Raksasa ritel lain tak mau tertinggal. Amazon meluncurkan Rufus, asisten belanja AI yang membantu menjawab pertanyaan produk, sementara Walmart memperkenalkan Sparky dengan kemampuan serupa. Google menghadirkan fitur belanja dalam chatbot Gemini, dan Meta mengembangkan Meta AI serta kacamata pintar Ray-Ban bertenaga AI untuk mengenali produk.
Bahkan merek seperti Ralph Lauren ikut serta lewat “Ask Ralph”, asisten gaya berbasis AI hasil kerja sama dengan Microsoft.
“AI akan menjadi medan perang baru di dunia ritel,” kata Eric Bellomo, analis e-commerce di PitchBook, menambahkan bahwa teknologi ini bisa mengubah hubungan langsung antara merek dan pelanggan.
Lalu, apa dampaknya ke industri pembayaran? Konsultan Edgar, Dunn & Co. memperkirakan pasar agentic commerce — transaksi yang diinisiasi AI — akan mencapai US$136 miliar tahun ini dan melonjak ke US$1,7 triliun pada 2030. Ini akan menantang perusahaan pembayaran seperti Visa, Mastercard, PayPal, dan Affirm, yang kini berlomba membuat sistem pembayaran ramah AI.

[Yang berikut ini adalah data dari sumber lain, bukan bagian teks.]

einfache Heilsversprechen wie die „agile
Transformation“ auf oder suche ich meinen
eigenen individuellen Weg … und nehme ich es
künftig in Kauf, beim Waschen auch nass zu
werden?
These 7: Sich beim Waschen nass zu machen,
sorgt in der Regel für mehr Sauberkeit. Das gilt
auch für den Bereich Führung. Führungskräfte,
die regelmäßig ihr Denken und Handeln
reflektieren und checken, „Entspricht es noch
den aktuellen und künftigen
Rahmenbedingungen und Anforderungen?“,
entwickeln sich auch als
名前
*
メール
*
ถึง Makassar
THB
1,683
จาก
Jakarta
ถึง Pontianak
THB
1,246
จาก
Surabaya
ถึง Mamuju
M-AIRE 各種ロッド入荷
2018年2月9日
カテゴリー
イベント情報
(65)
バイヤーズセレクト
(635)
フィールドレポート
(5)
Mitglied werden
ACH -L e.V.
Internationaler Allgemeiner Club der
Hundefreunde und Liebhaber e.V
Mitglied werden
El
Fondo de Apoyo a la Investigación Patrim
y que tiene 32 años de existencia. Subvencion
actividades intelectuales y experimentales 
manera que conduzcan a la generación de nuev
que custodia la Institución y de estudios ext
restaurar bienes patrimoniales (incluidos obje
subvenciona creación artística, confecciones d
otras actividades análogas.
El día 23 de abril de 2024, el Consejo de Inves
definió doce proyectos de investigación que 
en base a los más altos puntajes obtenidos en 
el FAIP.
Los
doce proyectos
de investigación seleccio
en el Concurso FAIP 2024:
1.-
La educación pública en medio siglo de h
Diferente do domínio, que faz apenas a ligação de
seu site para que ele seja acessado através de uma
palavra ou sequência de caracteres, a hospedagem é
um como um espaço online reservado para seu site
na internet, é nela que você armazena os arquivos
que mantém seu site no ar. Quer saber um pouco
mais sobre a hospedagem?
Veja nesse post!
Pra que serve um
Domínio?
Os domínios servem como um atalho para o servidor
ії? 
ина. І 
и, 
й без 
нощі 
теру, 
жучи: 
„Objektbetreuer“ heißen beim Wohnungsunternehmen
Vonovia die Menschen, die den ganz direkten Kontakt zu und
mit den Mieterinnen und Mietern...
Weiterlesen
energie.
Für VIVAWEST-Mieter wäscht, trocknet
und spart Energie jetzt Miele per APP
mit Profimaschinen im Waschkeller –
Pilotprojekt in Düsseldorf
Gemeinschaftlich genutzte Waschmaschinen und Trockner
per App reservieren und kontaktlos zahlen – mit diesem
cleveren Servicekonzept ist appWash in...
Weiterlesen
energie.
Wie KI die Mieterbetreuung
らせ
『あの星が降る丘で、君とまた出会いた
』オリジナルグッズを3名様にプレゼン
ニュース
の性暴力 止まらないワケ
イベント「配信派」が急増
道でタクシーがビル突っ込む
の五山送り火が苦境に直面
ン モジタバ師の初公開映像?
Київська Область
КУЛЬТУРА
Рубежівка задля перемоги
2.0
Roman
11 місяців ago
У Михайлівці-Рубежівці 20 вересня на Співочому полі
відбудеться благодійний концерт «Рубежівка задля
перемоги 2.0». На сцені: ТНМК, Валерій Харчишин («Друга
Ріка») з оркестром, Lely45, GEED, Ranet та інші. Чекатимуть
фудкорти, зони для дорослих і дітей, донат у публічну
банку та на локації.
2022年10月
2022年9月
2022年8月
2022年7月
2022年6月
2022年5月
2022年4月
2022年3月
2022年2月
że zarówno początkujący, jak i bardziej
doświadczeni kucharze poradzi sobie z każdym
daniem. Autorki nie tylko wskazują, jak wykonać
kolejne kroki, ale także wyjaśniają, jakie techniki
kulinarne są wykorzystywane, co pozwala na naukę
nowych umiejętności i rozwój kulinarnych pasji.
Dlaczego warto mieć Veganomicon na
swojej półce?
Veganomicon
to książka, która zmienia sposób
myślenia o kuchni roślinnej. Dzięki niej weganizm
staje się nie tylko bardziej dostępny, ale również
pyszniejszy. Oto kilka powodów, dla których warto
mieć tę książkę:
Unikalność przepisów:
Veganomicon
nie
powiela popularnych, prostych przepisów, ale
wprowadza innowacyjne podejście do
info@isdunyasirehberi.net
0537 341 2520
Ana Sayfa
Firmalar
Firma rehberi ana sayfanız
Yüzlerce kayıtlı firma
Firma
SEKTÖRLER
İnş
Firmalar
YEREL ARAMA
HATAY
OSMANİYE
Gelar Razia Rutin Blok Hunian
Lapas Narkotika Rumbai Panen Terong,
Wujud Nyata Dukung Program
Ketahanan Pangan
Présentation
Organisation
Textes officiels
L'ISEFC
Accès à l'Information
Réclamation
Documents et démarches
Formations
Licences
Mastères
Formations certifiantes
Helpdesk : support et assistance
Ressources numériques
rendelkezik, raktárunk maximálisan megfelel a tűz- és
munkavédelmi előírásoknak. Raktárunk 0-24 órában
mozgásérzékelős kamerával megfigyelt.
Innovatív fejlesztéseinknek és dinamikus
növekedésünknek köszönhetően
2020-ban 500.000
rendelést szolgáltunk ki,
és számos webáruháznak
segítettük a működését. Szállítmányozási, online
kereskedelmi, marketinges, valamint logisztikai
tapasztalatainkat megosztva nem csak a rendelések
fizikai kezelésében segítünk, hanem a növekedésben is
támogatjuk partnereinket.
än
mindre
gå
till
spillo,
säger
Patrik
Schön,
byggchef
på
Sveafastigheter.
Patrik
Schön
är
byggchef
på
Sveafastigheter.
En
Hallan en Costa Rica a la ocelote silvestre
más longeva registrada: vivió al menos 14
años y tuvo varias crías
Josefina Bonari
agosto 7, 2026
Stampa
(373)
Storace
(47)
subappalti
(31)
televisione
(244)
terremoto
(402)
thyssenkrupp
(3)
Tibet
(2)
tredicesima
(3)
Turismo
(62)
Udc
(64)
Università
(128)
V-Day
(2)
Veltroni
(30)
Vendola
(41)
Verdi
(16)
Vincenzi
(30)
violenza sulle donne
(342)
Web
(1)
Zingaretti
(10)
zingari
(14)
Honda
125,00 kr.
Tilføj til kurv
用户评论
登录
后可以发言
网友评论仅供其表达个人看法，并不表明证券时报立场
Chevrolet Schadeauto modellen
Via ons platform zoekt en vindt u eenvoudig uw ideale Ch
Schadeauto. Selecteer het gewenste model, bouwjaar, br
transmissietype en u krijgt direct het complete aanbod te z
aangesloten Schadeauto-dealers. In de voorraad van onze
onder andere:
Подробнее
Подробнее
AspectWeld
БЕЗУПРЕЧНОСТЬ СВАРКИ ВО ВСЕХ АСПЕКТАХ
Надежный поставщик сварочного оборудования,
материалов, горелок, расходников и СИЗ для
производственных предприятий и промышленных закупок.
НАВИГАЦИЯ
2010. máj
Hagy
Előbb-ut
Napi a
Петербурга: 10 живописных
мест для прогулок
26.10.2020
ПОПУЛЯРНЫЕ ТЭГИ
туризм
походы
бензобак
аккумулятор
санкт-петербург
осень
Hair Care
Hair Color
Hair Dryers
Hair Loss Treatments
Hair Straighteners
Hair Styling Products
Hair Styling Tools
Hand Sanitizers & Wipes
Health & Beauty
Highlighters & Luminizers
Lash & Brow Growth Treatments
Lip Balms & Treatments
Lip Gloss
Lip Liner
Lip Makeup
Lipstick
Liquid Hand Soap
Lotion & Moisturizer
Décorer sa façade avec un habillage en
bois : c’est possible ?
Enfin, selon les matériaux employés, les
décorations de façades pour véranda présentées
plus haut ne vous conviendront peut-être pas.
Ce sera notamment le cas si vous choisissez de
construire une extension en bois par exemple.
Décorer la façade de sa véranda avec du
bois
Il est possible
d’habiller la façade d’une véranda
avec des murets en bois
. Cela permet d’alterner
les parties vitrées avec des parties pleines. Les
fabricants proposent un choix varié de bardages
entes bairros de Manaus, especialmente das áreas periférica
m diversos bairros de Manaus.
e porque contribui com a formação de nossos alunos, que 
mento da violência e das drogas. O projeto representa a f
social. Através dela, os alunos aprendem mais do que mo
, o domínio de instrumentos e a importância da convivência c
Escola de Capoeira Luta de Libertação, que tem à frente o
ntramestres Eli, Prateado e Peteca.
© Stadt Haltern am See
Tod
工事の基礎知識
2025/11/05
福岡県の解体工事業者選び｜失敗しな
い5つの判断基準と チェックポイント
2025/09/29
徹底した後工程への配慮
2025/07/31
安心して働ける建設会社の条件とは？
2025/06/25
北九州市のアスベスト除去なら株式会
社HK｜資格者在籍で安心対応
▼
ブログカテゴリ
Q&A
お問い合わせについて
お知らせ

Meski potensinya besar, survei KPMG terhadap 1.500 konsumen AS menunjukkan 43 persen masih tidak nyaman jika data pribadi mereka digunakan AI untuk rekomendasi belanja. Kekhawatiran terhadap “halusinasi” AI dan privasi tetap menjadi batu sandungan besar.
Namun analis menilai momentum AI di e-commerce belum akan melambat. “Semua pemain besar tengah berpacu berinvestasi agar tidak tertinggal dalam 10–15 tahun ke depan,” ujar Arun Sundaram (CFRA), melansir Investor’s Business Daily.